The Pentagon of Action was a plan proposed by Pérez Alfonzo to change the fundamental structure of the oil policy imposed in Venezuela starting in 1953. The five points or sides that made up the Pentagon of Action were:

  1. Reasonable participation: it was intended to involve the State more adapted to economic and political reality in the national and international context, which, at the percentage level, should be 65 per cent of the State and 35 per cent of the concessionaires who continued to serve.
  2. Creation of a Coordinating Commission for the Conservation and Trade of Hydrocarbons: its role, among others, was to deepen in studies of the state of the oil industry, to coordinate among relevant bodies.
  3. Corporación Venezolana de Petróleo: his creation was to allow the State to take its first steps in the operation of oil activities.
  4. No more concessions: almost absolute willingness on the part of the State not to grant new concessions, nor to renew existing ones, in spite of the progressive growth of the State in the operation of oil activities with a view to nationalizing the industry in the short term.
  5. Organization of Petroleum Exporting Countries: it was the paramount point at the international level, which would allow greater profits and strength of Venezuelan oil on the international market, with the union of other exporting countries, in contrast to the prices and conditions policies established by transnational corporations.
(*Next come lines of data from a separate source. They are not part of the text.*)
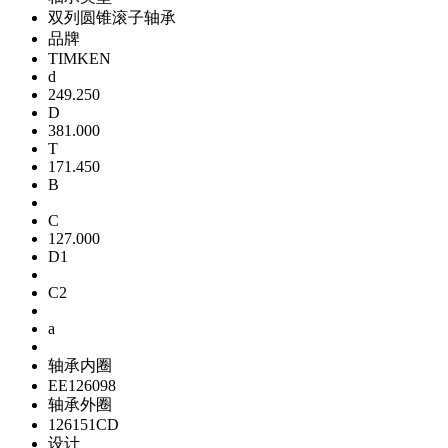
双列圆锥滚子轴承
品牌
TIMKEN
d
249.250
D
381.000
T
171.450
B
C
127.000
D1
C2
a
轴承内圈
EE126098
轴承外圈
126151CD
设计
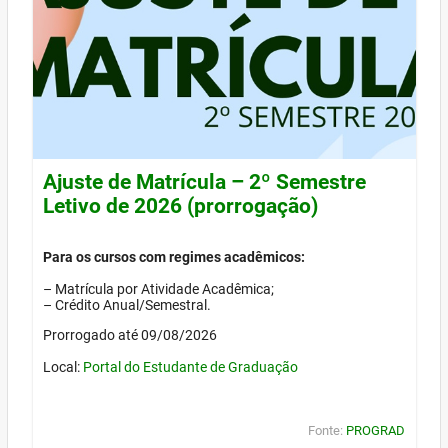
Ajuste de Matrícula – 2º Semestre
Letivo de 2026 (prorrogação)
Para os cursos com regimes acadêmicos:
– Matrícula por Atividade Acadêmica;
– Crédito Anual/Semestral.
Prorrogado até 09/08/2026
Local:
Portal do Estudante de Graduação
Fonte:
PROGRAD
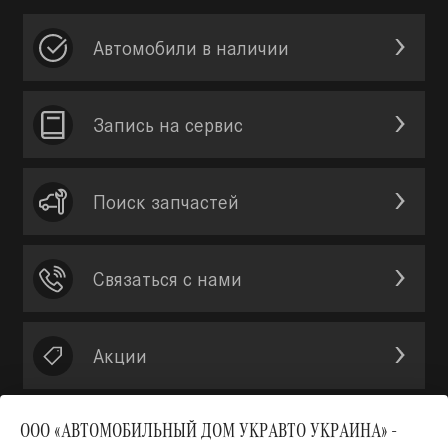
Автомобили в наличии
Запись на сервис
Поиск запчастей
Связаться с нами
Акции
ООО «АВТОМОБИЛЬНЫЙ ДОМ УКРАВТО УКРАИНА» -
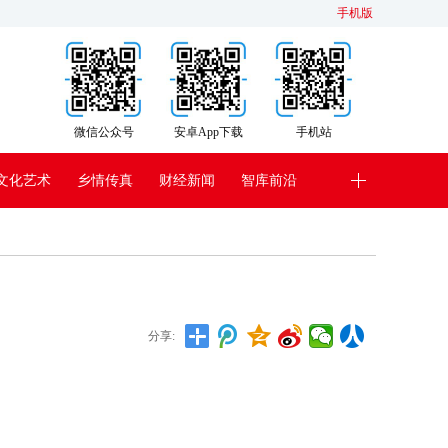
手机版
微信公众号
安卓App下载
手机站
文化艺术
乡情传真
财经新闻
智库前沿
分享:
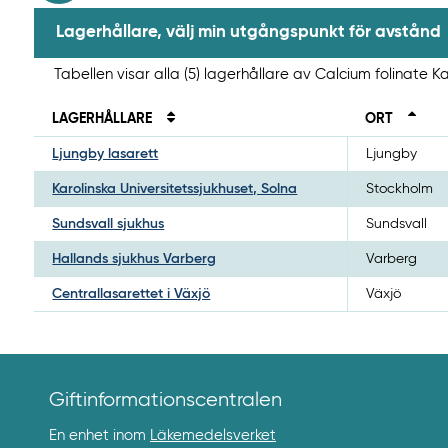
Lagerhållare, välj min utgångspunkt för avstånd
Tabellen visar alla (5) lagerhållare av Calcium folinate K
LAGERHÅLLARE
ORT
Ljungby lasarett
Ljungby
Karolinska Universitetssjukhuset, Solna
Stockholm
Sundsvall sjukhus
Sundsvall
Hallands sjukhus Varberg
Varberg
Centrallasarettet i Växjö
Växjö
Giftinformationscentralen
En enhet inom
Läkemedelsverket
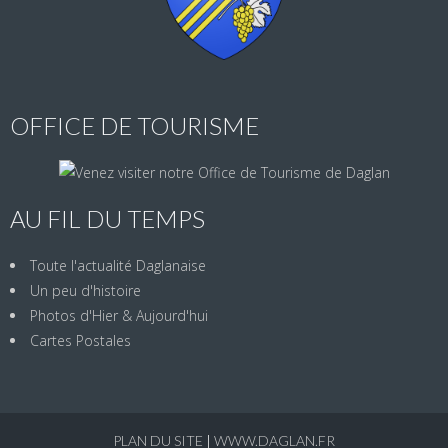
OFFICE DE TOURISME
AU FIL DU TEMPS
Toute l'actualité Daglanaise
Un peu d'histoire
Photos d'Hier & Aujourd'hui
Cartes Postales
PLAN DU SITE
|
WWW.DAGLAN.FR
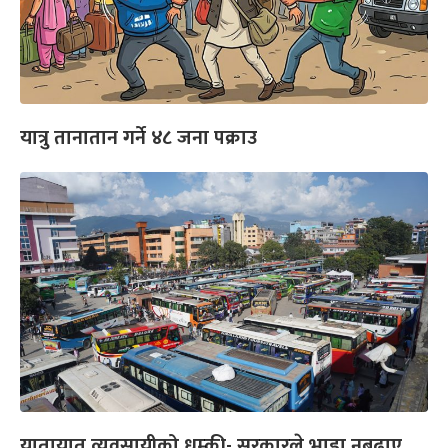
यात्रु तानातान गर्ने ४८ जना पक्राउ
यातायात व्यवसायीको धम्की- सरकारले भाडा नबढाए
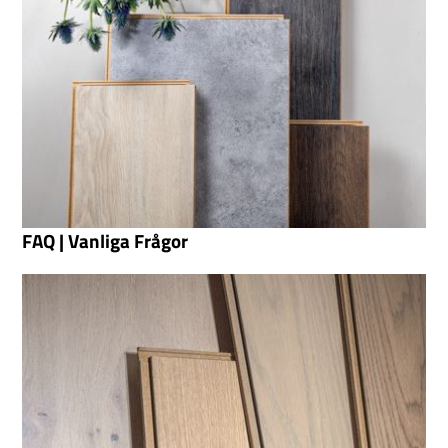
FAQ | Vanliga Frågor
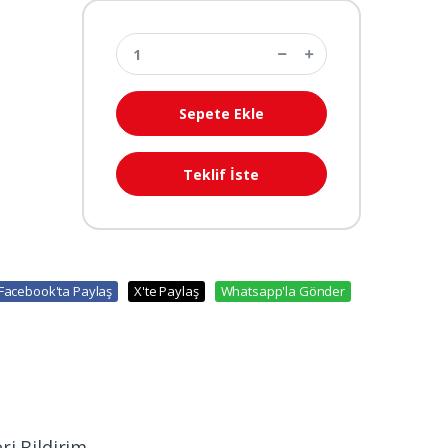
Sepete Ekle
Teklif İste
Facebook'ta Paylaş
X'te Paylaş
Whatsapp'la Gönder
ri Bildirim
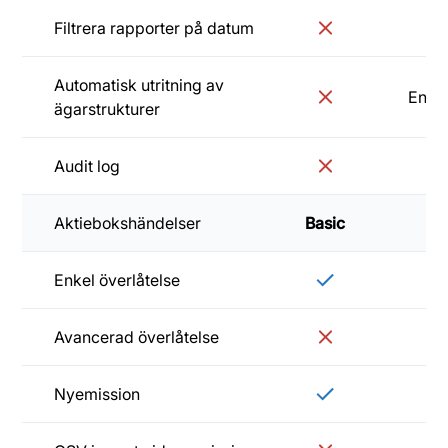
Filtrera rapporter på datum
Automatisk utritning av
Enlig
ägarstrukturer
Audit log
Aktiebokshändelser
Basic
Sta
Enkel överlåtelse
Avancerad överlåtelse
Nyemission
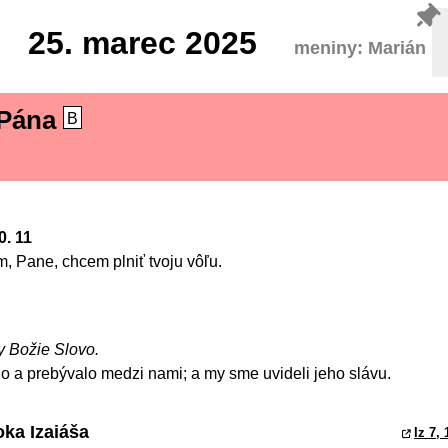
25.
marec 2025
meniny: Marián
 Pána
B
0. 11
, Pane, chcem plniť tvoju vôľu.
 ty Božie Slovo.
lo a prebývalo medzi nami; a my sme uvideli jeho slávu.
oka Izaiáša
Iz 7, 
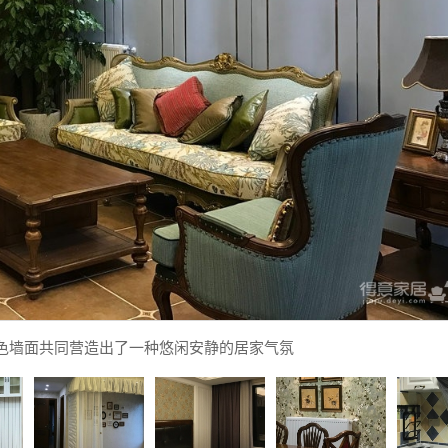
色墙面共同营造出了一种悠闲安静的居家气氛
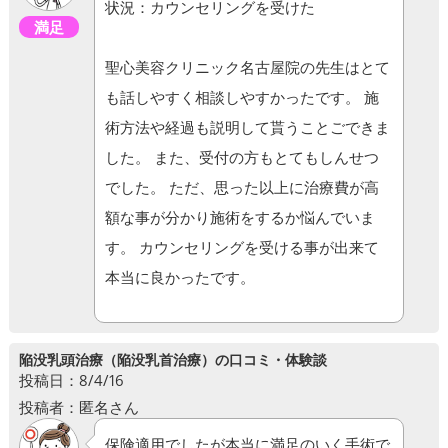
状況：カウンセリングを受けた
満足
聖心美容クリニック名古屋院の先生はとて
も話しやすく相談しやすかったです。 施
術方法や経過も説明して貰うことごできま
した。 また、受付の方もとてもしんせつ
でした。 ただ、思った以上に治療費が高
額な事が分かり施術をするか悩んでいま
す。 カウンセリングを受ける事が出来て
本当に良かったです。
陥没乳頭治療（陥没乳首治療）の口コミ・体験談
投稿日：8/4/16
投稿者：匿名さん
保険適用でしたが本当に満足のいく手術で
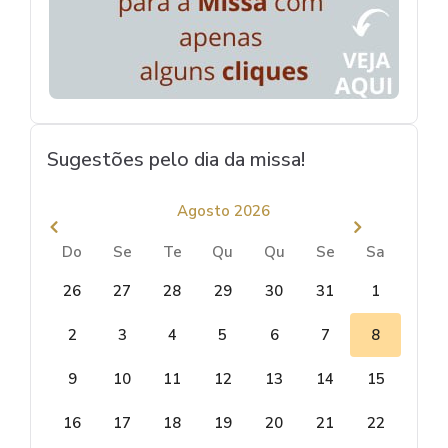
Sugestões pelo dia da missa!
Agosto 2026
Do
Se
Te
Qu
Qu
Se
Sa
26
27
28
29
30
31
1
2
3
4
5
6
7
8
9
10
11
12
13
14
15
16
17
18
19
20
21
22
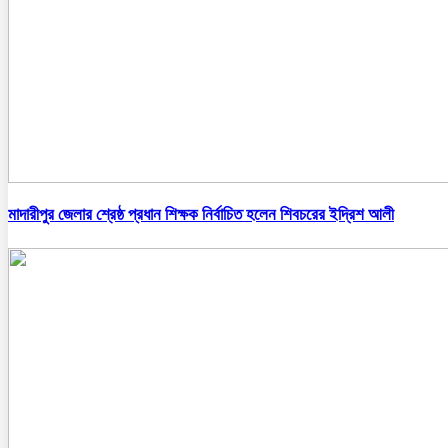
মাদারীপুর জেলার শ্রেষ্ঠ প্রধান শিক্ষক নির্বাচিত হলেন শিবচরের ইদ্রিশ আলী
It recalls the economic, political, of the so-called "Seven Sisters" in the international market, and that only with the grouping and joint action of the Exporting Countries could be diminished.

Work

  • Oil: earth juice. Caracas: Editorial Arte, 1961.
  • Oil Dynamics in Venezuela's Progress. Caracas: Central University of Venezuela, 1965.
  • Oil of life or death (debate with Arturo Uslar Pietri). Caracas: Editorial Arte, 1966.
  • The Petroleum Pentagon: the Nationalist Policy for the Defense and Conservation of Oil. Caracas: Revista Política, 1967.
  • How long are the abuses of Electricity?: report on the case Guarenas. Guarenas: City Council, 1969.
  • Oil and dependence. Caracas: Synthesis Dos Mil, 1971.
  • Singing in the devil's excrement. Caracas: Editorial Lisbona, 1976.
  • The disaster (together with Domingo Alberto Rangel and Pedro Duno). Valencia: Vadell Hermanos, 1976.
  • Alternatives (with Ivan Loscher). Caracas: Garbizu & Todtmann Publishers, 1976.
  • Venezuela and oil. Caracas: Editorial Centro Gumilla, 1976.